* **Your instructions**: In the records, each line holding "Table" must be reported.

* **Exercise data**:
====================
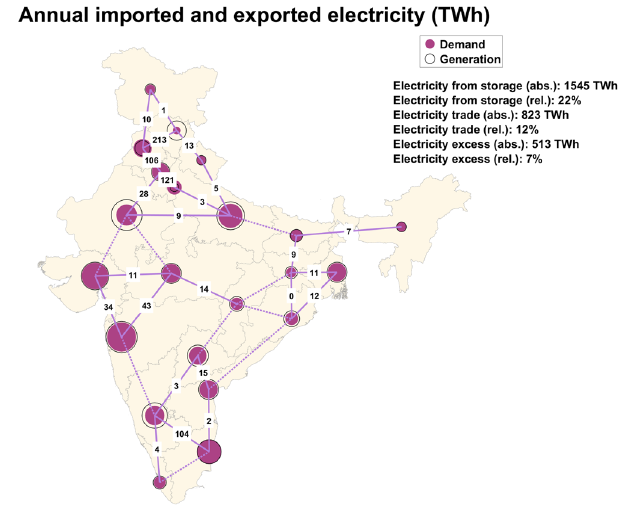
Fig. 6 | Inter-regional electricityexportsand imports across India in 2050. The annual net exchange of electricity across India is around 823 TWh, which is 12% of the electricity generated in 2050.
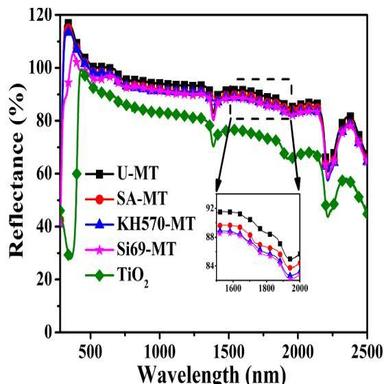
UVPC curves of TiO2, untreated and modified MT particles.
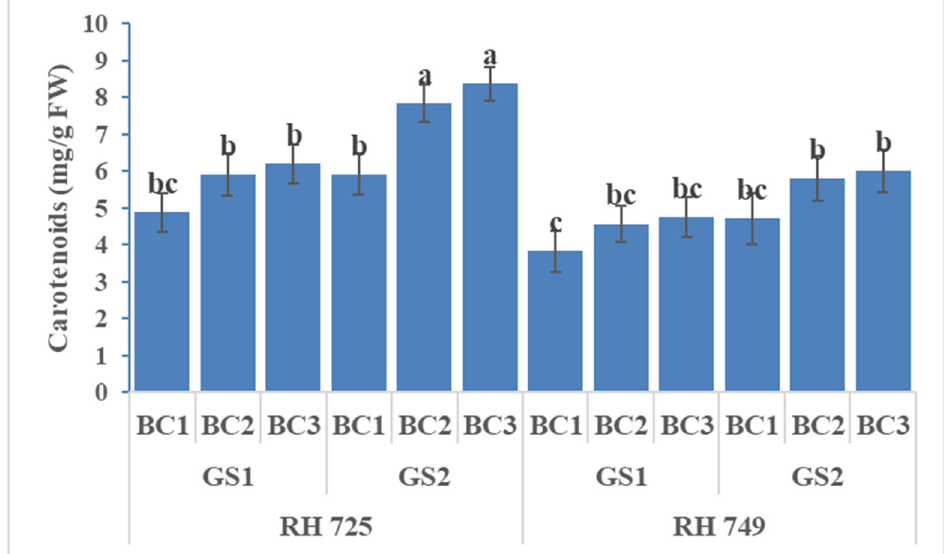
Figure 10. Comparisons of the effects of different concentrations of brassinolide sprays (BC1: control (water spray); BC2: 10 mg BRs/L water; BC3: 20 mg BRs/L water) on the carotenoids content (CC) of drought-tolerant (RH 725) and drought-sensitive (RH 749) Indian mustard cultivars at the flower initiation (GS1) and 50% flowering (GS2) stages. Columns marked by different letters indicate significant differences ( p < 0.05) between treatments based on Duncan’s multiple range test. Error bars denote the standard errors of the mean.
====================
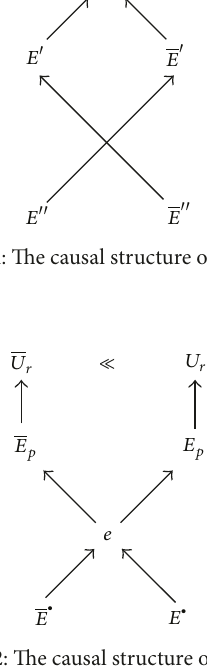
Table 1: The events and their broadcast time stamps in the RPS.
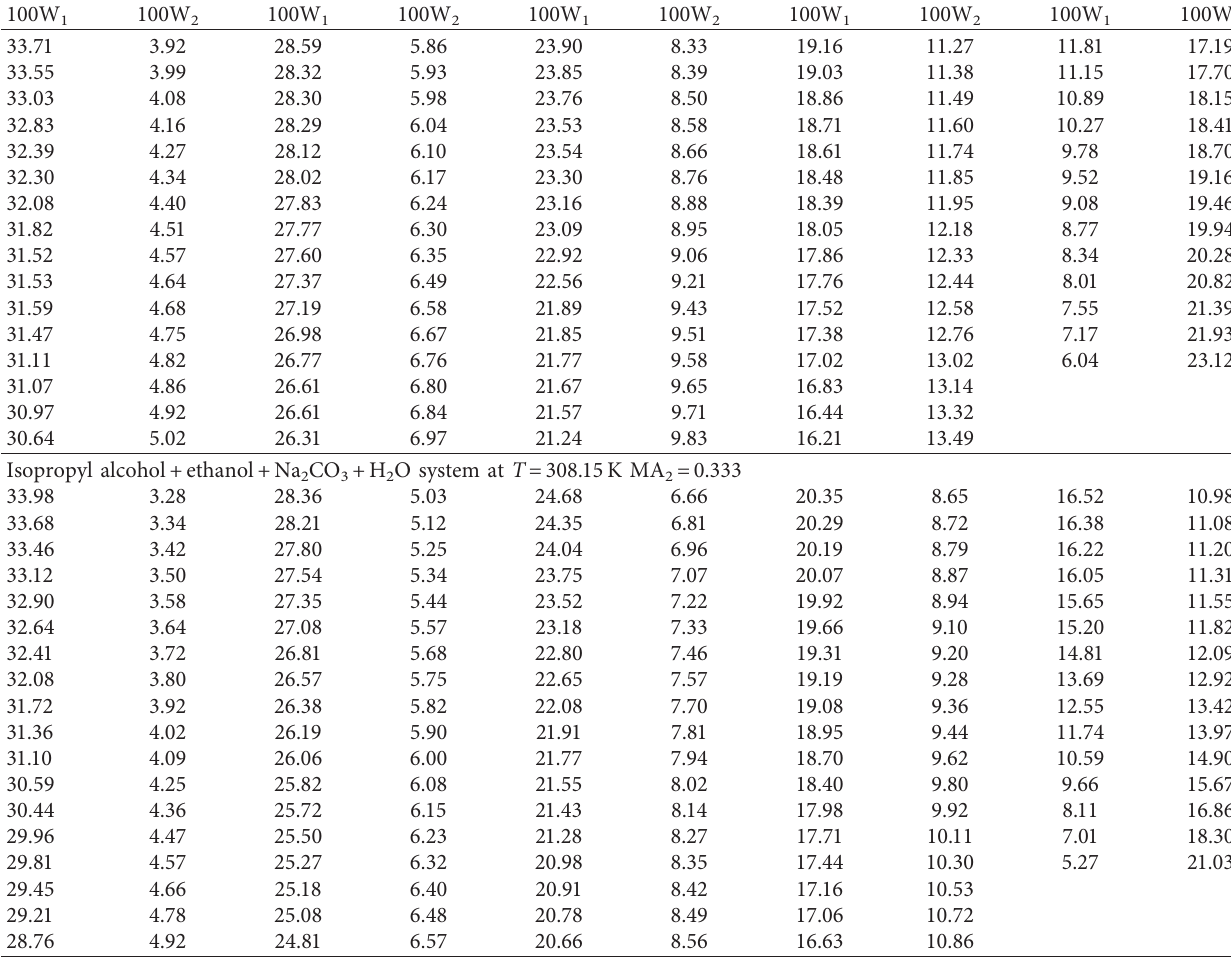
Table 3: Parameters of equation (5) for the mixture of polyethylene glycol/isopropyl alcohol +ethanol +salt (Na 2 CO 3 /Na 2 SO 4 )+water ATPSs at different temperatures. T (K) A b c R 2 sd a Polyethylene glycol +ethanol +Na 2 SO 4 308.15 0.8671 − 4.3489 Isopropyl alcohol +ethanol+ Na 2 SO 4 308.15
====================
* **Response box**:
Table 1: The events and their broadcast time stamps in the RPS.
Table 3: Parameters of equation (5) for the mixture of polyethylene glycol/isopropyl alcohol +ethanol +salt (Na 2 CO 3 /Na 2 SO 4 )+water ATPSs at different temperatures. T (K) A b c R 2 sd a Polyethylene glycol +ethanol +Na 2 SO 4 308.15 0.8671 − 4.3489 Isopropyl alcohol +ethanol+ Na 2 SO 4 308.15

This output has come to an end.